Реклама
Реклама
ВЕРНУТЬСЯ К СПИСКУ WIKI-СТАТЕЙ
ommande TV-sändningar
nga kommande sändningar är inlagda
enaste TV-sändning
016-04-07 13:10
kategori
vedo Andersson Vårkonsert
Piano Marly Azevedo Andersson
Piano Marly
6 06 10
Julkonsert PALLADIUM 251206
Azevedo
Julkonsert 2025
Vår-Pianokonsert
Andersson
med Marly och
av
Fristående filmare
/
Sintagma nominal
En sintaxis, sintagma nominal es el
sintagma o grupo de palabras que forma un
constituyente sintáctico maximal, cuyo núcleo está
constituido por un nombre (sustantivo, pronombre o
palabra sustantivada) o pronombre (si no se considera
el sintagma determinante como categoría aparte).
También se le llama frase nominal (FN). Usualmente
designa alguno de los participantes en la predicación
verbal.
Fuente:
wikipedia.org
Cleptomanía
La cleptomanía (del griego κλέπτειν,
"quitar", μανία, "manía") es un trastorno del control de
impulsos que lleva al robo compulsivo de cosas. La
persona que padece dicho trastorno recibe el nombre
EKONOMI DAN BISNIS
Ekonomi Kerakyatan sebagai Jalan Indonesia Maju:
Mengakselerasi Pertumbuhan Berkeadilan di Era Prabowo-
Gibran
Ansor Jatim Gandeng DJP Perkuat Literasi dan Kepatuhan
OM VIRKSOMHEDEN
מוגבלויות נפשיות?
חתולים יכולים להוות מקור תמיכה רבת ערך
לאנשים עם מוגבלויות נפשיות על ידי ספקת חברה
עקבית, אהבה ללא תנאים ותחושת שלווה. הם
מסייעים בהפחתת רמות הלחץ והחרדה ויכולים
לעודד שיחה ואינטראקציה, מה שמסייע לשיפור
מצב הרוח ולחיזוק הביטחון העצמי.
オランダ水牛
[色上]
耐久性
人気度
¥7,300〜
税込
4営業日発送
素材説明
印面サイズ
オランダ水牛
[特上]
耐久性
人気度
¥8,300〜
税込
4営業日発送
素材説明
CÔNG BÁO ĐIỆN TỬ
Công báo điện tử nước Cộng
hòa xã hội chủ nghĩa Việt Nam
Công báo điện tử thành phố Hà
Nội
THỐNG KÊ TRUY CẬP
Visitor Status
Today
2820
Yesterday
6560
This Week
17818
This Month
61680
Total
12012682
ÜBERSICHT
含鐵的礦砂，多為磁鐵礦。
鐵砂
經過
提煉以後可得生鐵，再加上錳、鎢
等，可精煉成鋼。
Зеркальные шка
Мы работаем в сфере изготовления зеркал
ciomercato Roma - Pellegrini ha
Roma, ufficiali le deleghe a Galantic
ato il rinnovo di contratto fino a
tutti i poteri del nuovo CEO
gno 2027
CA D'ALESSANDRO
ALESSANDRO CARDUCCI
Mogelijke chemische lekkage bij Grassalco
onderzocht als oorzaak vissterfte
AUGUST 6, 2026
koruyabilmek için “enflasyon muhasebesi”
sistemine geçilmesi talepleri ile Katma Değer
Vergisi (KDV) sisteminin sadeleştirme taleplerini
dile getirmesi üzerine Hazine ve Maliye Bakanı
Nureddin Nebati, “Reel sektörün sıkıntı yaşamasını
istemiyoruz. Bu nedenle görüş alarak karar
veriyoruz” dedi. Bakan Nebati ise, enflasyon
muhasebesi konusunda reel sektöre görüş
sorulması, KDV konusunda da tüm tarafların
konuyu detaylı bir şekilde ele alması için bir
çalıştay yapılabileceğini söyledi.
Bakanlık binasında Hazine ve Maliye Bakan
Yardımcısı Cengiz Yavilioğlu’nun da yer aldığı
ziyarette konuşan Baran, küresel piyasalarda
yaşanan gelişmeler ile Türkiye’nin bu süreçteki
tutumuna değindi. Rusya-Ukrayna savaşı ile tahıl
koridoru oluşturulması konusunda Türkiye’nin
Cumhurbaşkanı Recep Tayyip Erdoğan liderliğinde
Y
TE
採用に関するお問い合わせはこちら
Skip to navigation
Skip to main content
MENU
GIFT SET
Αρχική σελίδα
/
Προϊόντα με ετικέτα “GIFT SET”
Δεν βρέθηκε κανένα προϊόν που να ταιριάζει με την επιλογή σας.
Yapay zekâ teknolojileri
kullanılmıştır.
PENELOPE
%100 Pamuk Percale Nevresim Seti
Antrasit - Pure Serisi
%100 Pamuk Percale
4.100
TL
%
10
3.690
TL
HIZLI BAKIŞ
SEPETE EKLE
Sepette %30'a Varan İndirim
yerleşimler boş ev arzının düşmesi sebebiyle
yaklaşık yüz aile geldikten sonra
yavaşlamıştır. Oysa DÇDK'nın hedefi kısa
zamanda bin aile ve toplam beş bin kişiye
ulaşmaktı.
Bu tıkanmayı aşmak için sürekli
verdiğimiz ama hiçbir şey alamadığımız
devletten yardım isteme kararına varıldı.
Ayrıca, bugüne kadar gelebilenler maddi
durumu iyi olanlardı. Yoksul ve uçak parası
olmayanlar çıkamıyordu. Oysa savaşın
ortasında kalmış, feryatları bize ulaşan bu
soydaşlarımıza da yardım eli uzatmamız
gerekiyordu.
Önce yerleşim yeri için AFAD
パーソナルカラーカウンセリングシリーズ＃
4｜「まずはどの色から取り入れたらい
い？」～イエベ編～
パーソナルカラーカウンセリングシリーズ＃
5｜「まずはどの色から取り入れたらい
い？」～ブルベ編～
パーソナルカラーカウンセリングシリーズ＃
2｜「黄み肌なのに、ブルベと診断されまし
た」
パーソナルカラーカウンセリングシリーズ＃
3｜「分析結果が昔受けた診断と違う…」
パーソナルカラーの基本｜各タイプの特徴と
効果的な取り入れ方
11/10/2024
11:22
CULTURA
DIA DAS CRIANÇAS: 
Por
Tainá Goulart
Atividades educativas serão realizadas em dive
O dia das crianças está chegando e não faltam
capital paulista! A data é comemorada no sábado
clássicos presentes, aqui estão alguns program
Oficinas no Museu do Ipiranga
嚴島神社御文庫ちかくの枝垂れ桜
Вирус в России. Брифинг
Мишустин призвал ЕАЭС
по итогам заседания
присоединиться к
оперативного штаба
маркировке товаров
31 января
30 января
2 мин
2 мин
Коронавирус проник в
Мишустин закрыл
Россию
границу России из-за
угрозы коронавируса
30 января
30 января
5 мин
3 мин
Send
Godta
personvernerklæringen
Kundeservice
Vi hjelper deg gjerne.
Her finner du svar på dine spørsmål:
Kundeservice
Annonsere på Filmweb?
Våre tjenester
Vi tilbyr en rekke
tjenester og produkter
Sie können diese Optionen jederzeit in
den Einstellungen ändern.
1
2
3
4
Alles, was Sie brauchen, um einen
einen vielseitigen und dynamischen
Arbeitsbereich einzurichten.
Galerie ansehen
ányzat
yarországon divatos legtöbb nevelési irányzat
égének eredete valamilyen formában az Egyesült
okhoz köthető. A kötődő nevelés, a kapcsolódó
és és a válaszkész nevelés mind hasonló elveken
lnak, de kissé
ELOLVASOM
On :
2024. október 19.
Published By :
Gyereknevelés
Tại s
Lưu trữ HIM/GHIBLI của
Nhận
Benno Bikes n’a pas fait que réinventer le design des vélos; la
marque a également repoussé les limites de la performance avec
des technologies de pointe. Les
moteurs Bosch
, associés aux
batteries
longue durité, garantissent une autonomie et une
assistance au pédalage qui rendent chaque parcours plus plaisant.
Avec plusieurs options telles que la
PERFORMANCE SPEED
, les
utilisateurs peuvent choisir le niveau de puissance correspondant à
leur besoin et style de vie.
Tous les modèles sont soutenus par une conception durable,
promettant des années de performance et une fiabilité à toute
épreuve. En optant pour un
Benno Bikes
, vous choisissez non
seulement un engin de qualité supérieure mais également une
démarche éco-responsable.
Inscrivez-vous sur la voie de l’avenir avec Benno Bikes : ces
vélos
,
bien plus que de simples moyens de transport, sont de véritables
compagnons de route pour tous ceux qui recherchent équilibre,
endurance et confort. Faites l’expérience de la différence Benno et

◆ ◆ ◆

# INSTRUCTION
From the data above, output only the lines between the line containing "nga kommande sändningar är inlagda" and the line containing "palabra sustantivada) o", inclusive, exactly as written.

# ANSWER SPACE
nga kommande sändningar är inlagda
enaste TV-sändning
016-04-07 13:10
kategori
vedo Andersson Vårkonsert
Piano Marly Azevedo Andersson
Piano Marly
6 06 10
Julkonsert PALLADIUM 251206
Azevedo
Julkonsert 2025
Vår-Pianokonsert
Andersson
med Marly och
av
Fristående filmare
/
Sintagma nominal
En sintaxis, sintagma nominal es el
sintagma o grupo de palabras que forma un
constituyente sintáctico maximal, cuyo núcleo está
constituido por un nombre (sustantivo, pronombre o
palabra sustantivada) o pronombre (si no se considera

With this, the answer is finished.